A conservative Christian nongovernmental organization protested the 17th Korean Queer Culture Festival to be held today and condemned Seoul Mayor Park Won-soon and United Nations Secretary General Ban Ki-moon for supporting sexual and gender minority rights in front of Seoul City Hall on Friday.

“Homosexuality out! Park Won-soon out! Ban Ki-moon out!” a pastor from the Jesus Foundation shouted on a stage at Seoul Plaza. “Antidiscrimination law out! Islam out!”

A flier in front of a tent erected by the foundation read, “Homosexuality is a sin that challenges the order God has created!”

The Jesus Foundation has been conducting protests of the annual gay pride parade in front of Seoul City Hall for over 400 days and collecting signatures on a petition to propose an anti-gay marriage bill. The foundation stepped up its demonstration a day before the opening of the biggest festival in the nation to advocate the rights of the so-called LGBTAIQ, or lesbian, gay, bisexual, transgender, asexual, intersex and queer, community.

The size of the festival has grown from only 50 people in 2000 to 30,000 in 2015. Some 65,000 are expected to participate in today’s parade, and a police force of about 2,000 will be dispatched to oversee the event.

The event will be held from 11 a.m. to 7 p.m. at Seoul Plaza.

According to Rhim Yo-han, the head of the Jesus Foundation, homosexuality is an “absolute sin” and people who defend gay rights are talking “gibberish.”

“Do we question why theft and murder are bad?” said the pastor of the Life Church in Uiwang, Gyeonggi. “We don’t. It’s the same thing with homosexuality. It will destroy the nation, families and humanity.”

The foundation denounced Park and Ban for their active support of gay people. “Homosexuals in Korea enjoy the most privileges in the entire world; they are like VIPs,” Rhim said, despite the fact that gay marriage is still not recognized in Korea.

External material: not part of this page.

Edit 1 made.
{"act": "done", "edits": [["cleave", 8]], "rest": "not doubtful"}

The protest will continue today alongside the queer festival, Rhim said.

During the demonstration on Friday, the pastor onstage asked the audience, “Does anyone here not know why homosexuality is a sin?”

Not everyone at the protest site agreed with the pastor.

“I simply sat there because I was curious,” said a 23-year-old man, who admitted he was gay but asked not to be named because his parents are not happy about his sexuality.

When asked how he felt about the protest, he said, “I respect their freedom of expression, and I also understand that some people hate gays. But using Jesus and the Bible to hate gay people just makes it worse.”

“I think their hatred of homosexual people is not based on a rational calculus but simple dislike,” said a 23-year-old woman who lives in Incheon and also requested anonymity. “I think their antagonism toward homosexual people stems from ignorance.”